Pertimbangan hukum yang diberikan hakim adalah tepat, yaitu dalam kehidupan di
masyarakat terdapat dua jenis manusia yaitu yang berjenis kelamin laki-laki dan nerjenis
kelamin perempuan, tetapi tidak dapat dipungkiri dalam kenyataannya terdapat pula
segolongan manusia yang hidupnya ada diantara kedua jenis itu, yaitu waria (wanita pria).

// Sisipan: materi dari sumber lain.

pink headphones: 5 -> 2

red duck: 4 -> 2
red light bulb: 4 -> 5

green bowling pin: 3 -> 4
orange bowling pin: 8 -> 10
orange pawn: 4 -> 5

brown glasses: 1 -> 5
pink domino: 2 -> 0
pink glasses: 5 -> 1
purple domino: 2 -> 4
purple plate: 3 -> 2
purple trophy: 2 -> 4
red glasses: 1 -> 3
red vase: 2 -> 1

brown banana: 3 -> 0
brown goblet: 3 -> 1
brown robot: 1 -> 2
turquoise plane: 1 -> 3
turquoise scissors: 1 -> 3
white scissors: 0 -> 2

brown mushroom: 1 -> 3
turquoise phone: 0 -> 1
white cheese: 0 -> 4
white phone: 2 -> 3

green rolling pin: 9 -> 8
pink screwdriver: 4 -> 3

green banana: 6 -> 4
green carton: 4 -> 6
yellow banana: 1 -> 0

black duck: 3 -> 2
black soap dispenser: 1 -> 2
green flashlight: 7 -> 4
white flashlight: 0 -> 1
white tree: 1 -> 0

Dalam melengkapi kekosongan hukum tentang perubahan kelamin tersebut, hakim


memberikan pertimbangan dengan meninjaunya dari segi agama yang disesuaikan dengan
keyakinan si pemohon, yang tidak keberatan sepanjang perubahan kelamin tersebut
merupakan satu-satunya jalan untuk menolong penderitaan si pemohon, sehingga ia dapat
berkembang sebagai manusia yang wajar.
Jika ditelaah, putusan ini merupakan penemuan hukum yang dilakukan hakim dengan
metode konstruksi hukum, karena ketentuan hukum yang mengatur mengenai penggantian
jenis kelamin, belum diatur dalam suatu peraturan perundang-undangan sehingga terjadi
kekosongan undang-undang (wet vacuum). Hakim melakukan konstruksi dengan
berlandaskan pada metode fiksi hukum, dimana dalam putusan tersebut, dikemukakan
fakta-fakta baru, sehingga tampil suatu personifikasi atau keadaan hukum baru, yaitu
perubahan kelamin dari si pemohon seorang laki-laki yang bernama Iwan Robianto menjadi
seorang perempuan yang bernama Vivian Rubiyanti.